As formulated by @arashsm79 in #3172

Summary

  • Introduce new configuration classes for inference, logging, model, pose, project, runner, and training settings.
  • Refactore data loading mechanisms to utilize new configuration structures.
  • Move the multithreading and compilation options in inference configuration to the config module.
  • Typed configuration for logging.
  • Update dataset loaders to accept model configurations directly or via file paths.

Why Typed & Structured Configuration (OmegaConf + Pydantic)

  • Strong guarantees for correctness

    • Runtime type safety ensures invalid configs fail fast with clear errors instead of silently producing incorrect training runs.
    • Schema-validated configs dramatically reduce debugging time for users and maintainers.
  • Static typing improves developer velocity

    • IDE autocomplete and inline documentation make configs discoverable and self-documenting.
    • Refactors become safer: config changes are more likely to be caught at development time.
  • Hierarchical, composable configuration

    • Natural representation of DeepLabCut’s nested project/model/training settings.
    • Easy composition and merging from multiple sources (base config, model presets, experiment overrides).
  • Cleaner overrides and defaults.

  • Structured configs make it easier to define parameter ranges for tuning and automation.

  • Config schemas can be versioned and evolve safely over time while preserving backward compatibility.

  • Full, validated configuration can be saved alongside results, which improves reproducibility and transparency.

  • Builds on well-maintained, widely adopted libraries (OmegaConf, Pydantic).

Resources for knowing more about structured configs:

Future Work

  • Currently default model definitions are still stored as yaml files in the package.

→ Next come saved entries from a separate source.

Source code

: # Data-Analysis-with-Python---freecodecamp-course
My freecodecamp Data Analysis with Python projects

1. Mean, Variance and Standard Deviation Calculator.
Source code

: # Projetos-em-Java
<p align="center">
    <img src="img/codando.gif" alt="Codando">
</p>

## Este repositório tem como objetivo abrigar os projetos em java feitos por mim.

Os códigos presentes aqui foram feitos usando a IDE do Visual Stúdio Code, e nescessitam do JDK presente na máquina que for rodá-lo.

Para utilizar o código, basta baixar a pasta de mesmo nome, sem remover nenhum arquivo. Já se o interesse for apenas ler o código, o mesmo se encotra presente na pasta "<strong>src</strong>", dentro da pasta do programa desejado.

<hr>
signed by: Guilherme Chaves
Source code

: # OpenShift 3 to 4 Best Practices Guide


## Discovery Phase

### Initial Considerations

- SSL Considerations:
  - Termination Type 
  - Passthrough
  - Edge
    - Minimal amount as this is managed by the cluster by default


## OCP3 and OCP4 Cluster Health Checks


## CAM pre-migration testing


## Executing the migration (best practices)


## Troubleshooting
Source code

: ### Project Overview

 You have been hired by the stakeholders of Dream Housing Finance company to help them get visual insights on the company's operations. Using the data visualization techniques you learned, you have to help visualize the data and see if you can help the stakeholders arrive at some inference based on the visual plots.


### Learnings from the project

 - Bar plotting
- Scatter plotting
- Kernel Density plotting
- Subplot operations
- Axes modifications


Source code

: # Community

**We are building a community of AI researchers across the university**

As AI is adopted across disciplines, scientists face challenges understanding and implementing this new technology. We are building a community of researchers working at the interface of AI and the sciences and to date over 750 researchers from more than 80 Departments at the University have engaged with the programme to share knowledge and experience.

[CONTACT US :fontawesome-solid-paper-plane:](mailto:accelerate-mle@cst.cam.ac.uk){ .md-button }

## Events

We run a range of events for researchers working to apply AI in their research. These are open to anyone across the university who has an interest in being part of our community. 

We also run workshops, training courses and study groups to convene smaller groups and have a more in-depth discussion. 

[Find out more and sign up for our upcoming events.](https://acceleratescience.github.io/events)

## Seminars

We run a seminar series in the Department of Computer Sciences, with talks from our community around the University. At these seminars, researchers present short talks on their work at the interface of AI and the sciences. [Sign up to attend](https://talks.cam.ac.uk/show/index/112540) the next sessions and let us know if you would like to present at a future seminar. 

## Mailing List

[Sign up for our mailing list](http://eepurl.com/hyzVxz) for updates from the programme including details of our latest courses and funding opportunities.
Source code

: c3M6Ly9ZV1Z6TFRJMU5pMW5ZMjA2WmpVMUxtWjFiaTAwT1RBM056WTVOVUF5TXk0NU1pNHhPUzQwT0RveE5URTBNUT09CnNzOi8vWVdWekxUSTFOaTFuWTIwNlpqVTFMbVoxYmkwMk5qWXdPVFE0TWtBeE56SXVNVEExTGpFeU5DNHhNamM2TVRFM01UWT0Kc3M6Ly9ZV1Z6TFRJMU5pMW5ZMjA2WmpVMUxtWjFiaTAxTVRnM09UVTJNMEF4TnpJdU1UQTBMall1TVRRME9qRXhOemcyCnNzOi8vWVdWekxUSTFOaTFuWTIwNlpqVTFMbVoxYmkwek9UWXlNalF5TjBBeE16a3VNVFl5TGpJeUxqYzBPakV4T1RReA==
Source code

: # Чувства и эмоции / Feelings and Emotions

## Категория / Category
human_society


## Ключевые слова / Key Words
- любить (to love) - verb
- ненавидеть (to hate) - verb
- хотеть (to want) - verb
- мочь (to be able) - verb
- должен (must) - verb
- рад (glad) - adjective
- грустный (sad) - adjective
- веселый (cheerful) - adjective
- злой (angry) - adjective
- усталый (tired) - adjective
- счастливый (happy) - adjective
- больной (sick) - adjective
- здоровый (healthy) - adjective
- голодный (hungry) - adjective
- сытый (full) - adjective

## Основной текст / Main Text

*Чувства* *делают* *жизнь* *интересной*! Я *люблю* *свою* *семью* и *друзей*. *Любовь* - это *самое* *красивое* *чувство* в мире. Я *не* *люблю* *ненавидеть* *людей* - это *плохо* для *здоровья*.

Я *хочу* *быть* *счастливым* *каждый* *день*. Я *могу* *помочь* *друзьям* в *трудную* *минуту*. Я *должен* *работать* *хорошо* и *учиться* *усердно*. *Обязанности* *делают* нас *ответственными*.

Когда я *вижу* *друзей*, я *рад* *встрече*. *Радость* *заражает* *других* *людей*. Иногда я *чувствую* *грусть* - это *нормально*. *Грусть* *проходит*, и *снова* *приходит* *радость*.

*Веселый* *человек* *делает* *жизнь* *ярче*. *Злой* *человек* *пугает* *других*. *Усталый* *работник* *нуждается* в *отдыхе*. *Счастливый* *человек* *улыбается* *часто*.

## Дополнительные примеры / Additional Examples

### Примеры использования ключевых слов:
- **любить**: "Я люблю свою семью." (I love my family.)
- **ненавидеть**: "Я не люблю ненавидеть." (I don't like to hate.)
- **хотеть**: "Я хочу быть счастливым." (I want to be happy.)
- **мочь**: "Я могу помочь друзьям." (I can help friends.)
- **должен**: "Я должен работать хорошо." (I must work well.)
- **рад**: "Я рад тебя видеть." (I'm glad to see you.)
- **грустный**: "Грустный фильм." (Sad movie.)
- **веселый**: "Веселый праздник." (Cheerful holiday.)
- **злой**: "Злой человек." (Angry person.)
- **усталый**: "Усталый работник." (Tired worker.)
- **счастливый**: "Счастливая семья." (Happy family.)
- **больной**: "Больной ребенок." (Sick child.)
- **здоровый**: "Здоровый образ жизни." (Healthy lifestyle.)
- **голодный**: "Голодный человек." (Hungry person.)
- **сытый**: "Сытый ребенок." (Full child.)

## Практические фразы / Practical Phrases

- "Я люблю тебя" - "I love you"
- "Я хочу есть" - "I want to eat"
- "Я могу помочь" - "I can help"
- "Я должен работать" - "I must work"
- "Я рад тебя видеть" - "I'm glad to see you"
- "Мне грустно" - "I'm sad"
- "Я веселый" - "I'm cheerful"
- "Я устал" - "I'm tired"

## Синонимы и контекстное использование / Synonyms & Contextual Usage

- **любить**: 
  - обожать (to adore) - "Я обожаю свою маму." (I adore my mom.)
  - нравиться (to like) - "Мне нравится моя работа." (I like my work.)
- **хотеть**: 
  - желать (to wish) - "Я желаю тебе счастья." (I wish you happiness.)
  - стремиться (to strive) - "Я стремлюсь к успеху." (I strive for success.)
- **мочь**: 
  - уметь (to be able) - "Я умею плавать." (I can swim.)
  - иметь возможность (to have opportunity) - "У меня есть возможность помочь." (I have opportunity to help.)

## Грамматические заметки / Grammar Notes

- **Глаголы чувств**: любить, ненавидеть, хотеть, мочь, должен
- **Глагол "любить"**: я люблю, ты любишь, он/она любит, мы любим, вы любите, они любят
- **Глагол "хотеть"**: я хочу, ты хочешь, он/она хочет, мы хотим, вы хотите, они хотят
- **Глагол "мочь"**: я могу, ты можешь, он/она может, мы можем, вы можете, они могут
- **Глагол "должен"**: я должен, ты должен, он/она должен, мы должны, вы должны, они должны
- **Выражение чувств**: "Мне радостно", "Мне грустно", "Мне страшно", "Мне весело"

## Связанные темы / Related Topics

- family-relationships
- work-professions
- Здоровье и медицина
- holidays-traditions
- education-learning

Moving to LazyConfig as in Detectron 2 would improve things significantly.

More things that could be done ( @deruyter92 ):

  • I think we need to make sure that everytime a model is used, all the changes to the project's config.yaml are reflected in the model's configuration under metadata as well.
  • There might be a better way to handle things in deeplabcut/pose_estimation_pytorch/data/base.py.